>> start ENTRIES SHOWN

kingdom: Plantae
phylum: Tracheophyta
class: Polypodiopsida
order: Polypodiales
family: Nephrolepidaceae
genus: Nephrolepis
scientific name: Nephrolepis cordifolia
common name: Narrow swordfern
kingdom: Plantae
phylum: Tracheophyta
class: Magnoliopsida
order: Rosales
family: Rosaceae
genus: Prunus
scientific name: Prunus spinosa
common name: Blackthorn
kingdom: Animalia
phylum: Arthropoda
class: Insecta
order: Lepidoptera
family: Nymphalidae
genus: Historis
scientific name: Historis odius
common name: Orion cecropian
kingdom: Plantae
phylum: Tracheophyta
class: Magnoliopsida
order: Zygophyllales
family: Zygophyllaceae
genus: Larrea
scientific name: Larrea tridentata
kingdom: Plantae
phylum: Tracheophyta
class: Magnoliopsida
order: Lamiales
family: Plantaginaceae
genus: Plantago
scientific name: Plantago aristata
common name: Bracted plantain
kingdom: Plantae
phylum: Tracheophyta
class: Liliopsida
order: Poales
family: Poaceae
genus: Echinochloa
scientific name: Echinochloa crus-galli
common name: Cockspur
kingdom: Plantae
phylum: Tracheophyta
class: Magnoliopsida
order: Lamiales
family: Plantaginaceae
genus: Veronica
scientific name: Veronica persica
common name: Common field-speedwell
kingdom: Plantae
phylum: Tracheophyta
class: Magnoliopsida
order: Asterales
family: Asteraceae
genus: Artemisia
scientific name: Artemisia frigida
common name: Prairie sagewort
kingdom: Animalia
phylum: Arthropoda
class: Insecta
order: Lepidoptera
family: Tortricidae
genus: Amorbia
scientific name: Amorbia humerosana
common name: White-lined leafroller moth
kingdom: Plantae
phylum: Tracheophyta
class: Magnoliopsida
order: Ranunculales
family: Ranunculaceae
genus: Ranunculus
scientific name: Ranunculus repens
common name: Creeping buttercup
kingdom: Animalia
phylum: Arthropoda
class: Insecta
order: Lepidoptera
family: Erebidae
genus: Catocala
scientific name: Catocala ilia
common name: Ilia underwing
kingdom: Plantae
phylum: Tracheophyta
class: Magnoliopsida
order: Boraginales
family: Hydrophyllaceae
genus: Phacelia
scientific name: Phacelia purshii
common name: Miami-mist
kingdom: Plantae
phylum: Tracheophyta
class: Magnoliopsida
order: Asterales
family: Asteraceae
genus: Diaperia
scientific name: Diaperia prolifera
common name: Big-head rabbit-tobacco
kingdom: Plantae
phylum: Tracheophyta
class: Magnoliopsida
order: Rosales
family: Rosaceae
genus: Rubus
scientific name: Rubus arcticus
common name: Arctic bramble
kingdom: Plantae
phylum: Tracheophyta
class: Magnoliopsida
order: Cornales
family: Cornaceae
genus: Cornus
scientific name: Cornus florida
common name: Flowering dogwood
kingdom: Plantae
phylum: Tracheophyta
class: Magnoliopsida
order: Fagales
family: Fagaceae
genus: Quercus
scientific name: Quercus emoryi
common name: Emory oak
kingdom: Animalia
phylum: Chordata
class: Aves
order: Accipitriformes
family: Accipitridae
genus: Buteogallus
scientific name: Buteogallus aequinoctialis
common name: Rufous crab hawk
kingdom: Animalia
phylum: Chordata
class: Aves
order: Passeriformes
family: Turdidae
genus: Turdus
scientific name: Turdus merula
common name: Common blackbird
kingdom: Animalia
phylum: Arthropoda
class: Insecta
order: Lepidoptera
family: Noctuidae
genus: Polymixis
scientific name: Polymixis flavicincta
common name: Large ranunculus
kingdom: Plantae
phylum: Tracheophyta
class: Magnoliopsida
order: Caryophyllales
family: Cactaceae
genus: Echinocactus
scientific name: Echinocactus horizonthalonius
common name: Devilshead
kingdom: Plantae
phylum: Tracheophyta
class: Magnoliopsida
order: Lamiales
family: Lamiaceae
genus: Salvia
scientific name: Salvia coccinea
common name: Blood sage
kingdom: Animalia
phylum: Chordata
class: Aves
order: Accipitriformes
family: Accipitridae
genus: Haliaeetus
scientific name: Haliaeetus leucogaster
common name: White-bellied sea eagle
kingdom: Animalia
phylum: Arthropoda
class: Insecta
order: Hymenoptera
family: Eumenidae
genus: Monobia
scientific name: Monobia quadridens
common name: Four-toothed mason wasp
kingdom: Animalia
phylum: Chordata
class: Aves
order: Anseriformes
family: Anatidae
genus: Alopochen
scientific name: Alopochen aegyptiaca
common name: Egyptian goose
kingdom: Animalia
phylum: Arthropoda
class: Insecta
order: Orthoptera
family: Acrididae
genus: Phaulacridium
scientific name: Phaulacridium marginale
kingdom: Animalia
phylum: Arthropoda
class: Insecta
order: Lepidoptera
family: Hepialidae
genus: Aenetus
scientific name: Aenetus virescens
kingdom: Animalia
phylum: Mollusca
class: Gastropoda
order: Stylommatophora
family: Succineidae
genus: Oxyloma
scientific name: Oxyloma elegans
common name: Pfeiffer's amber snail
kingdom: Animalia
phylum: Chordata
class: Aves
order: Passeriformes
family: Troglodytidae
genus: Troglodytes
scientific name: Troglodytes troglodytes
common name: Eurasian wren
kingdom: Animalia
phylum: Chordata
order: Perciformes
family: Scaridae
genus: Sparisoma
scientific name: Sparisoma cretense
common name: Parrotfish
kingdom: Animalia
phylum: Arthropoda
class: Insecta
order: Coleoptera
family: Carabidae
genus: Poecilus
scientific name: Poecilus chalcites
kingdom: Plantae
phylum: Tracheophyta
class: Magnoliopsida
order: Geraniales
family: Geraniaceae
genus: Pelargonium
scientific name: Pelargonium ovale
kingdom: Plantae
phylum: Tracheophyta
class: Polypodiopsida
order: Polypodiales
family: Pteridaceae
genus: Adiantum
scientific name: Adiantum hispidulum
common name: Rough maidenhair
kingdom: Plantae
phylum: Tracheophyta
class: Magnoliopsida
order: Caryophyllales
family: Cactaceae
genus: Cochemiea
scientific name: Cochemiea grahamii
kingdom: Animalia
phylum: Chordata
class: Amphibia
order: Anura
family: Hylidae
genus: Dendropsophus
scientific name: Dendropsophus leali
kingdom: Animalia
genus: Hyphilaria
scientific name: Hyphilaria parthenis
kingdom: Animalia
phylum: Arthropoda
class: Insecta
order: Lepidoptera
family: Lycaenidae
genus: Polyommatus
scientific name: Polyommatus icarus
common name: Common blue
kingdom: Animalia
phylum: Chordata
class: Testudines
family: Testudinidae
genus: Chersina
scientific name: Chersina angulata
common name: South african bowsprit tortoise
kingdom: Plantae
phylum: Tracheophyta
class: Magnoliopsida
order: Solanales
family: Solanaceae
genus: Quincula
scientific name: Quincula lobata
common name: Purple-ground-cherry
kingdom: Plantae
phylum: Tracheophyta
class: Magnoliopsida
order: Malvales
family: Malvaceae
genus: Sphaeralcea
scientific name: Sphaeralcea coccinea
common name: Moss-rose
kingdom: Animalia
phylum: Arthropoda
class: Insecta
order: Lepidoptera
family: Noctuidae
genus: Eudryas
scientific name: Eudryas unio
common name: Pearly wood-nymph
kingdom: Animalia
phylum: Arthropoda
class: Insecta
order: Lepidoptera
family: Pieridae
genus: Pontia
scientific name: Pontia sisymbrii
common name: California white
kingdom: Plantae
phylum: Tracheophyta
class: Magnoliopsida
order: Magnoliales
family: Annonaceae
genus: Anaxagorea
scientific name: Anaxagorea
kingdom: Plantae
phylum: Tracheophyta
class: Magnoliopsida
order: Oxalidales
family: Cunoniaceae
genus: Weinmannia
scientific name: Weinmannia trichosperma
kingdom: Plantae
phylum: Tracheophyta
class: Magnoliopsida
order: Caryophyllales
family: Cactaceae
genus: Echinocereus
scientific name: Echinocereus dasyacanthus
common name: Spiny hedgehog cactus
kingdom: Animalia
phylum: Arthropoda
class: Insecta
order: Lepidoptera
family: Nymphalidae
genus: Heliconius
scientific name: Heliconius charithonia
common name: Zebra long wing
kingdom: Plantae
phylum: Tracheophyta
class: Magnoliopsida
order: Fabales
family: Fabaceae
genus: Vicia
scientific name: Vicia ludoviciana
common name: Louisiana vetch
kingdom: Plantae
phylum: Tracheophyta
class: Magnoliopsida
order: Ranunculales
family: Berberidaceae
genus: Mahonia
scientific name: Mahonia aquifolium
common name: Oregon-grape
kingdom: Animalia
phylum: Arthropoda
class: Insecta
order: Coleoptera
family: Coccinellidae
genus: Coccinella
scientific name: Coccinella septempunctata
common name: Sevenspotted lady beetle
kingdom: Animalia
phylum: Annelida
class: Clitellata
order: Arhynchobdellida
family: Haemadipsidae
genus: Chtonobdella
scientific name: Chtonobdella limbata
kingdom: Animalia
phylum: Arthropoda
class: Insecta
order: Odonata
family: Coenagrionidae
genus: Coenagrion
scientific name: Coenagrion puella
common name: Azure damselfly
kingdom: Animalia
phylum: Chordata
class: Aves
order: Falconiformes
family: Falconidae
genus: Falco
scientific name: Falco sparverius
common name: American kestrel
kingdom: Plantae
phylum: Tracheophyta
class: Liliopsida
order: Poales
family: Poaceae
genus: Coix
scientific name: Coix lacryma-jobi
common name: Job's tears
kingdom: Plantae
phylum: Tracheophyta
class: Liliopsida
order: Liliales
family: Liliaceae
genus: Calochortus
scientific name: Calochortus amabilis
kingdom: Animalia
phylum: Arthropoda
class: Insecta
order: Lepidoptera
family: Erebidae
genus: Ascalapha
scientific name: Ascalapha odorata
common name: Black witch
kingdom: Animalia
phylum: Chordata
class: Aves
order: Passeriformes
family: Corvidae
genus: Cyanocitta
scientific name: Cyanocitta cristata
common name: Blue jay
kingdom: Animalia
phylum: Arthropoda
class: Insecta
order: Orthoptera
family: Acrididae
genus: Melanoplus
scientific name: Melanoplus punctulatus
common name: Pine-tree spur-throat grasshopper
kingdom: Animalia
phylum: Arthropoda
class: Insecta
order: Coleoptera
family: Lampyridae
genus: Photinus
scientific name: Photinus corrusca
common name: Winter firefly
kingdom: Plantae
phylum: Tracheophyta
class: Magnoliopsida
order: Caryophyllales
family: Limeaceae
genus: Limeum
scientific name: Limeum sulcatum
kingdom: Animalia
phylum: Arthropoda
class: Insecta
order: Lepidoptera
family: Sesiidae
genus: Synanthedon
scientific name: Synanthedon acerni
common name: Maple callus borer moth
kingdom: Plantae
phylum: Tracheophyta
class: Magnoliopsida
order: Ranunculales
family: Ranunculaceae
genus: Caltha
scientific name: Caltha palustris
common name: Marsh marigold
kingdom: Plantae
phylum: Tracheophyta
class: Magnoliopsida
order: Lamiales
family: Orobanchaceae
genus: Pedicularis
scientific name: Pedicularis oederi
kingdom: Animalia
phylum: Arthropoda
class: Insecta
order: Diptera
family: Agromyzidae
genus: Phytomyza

>> end ENTRIES SHOWN

**PROMPT**
Put the lines of the data items, starting at the line containing "scientific name: Sphaeralcea coccinea" and ending at the line containing "scientific name: Pontia sisymbrii", into a numbered list with blank lines left out.

**EXERCISE SOLUTION**
1. scientific name: Sphaeralcea coccinea
2. common name: Moss-rose
3. kingdom: Animalia
4. phylum: Arthropoda
5. class: Insecta
6. order: Lepidoptera
7. family: Noctuidae
8. genus: Eudryas
9. scientific name: Eudryas unio
10. common name: Pearly wood-nymph
11. kingdom: Animalia
12. phylum: Arthropoda
13. class: Insecta
14. order: Lepidoptera
15. family: Pieridae
16. genus: Pontia
17. scientific name: Pontia sisymbrii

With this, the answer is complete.